→ **Written task**
One figure is wanted here: how many lines in the entries hold the word "régionales".

Stored data entries
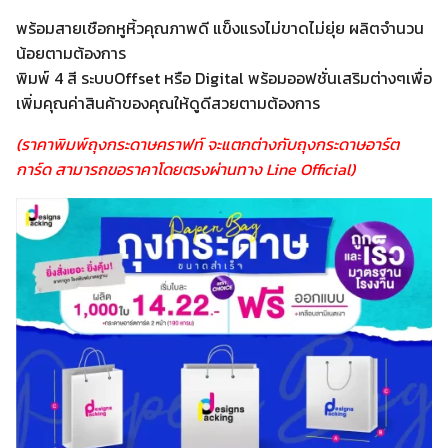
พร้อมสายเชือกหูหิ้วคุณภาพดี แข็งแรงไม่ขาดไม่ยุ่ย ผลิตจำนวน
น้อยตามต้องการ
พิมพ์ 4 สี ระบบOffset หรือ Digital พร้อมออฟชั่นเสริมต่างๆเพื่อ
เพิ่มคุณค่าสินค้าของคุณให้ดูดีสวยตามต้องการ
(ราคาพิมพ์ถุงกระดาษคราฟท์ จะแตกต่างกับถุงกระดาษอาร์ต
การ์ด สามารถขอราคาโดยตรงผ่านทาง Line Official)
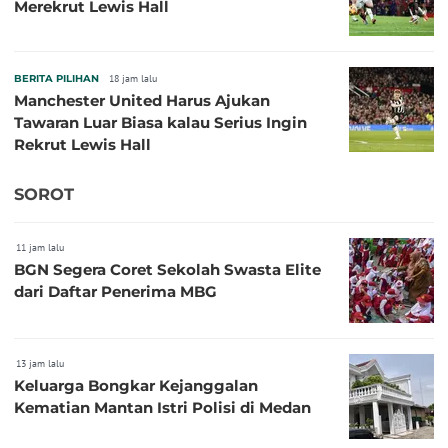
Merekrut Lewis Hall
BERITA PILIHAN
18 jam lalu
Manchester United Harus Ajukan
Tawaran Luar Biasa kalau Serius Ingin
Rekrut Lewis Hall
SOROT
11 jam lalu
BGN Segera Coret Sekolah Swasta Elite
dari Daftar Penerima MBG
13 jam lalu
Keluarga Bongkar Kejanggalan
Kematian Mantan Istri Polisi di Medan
* * *
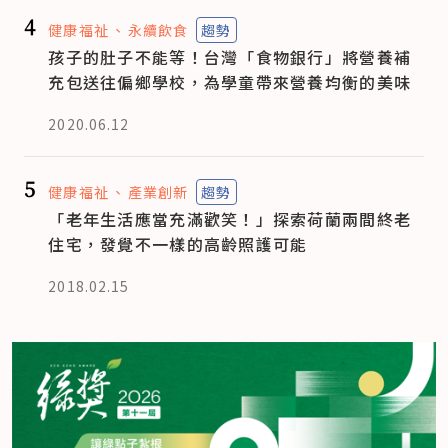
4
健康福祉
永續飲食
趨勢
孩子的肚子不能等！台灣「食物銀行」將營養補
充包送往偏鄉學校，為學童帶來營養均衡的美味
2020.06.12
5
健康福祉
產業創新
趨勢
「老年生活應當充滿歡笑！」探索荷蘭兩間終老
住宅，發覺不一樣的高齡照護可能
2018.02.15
...
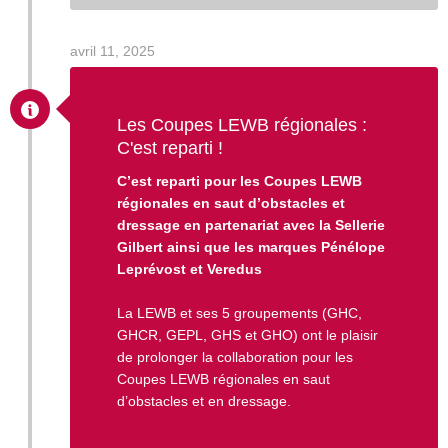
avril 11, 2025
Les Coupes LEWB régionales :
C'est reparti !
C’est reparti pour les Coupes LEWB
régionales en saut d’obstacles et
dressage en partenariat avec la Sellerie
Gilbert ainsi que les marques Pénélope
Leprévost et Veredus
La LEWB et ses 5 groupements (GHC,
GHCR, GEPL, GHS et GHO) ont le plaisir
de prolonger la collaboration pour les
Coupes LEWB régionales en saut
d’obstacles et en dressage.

→ **Solution to this task**
3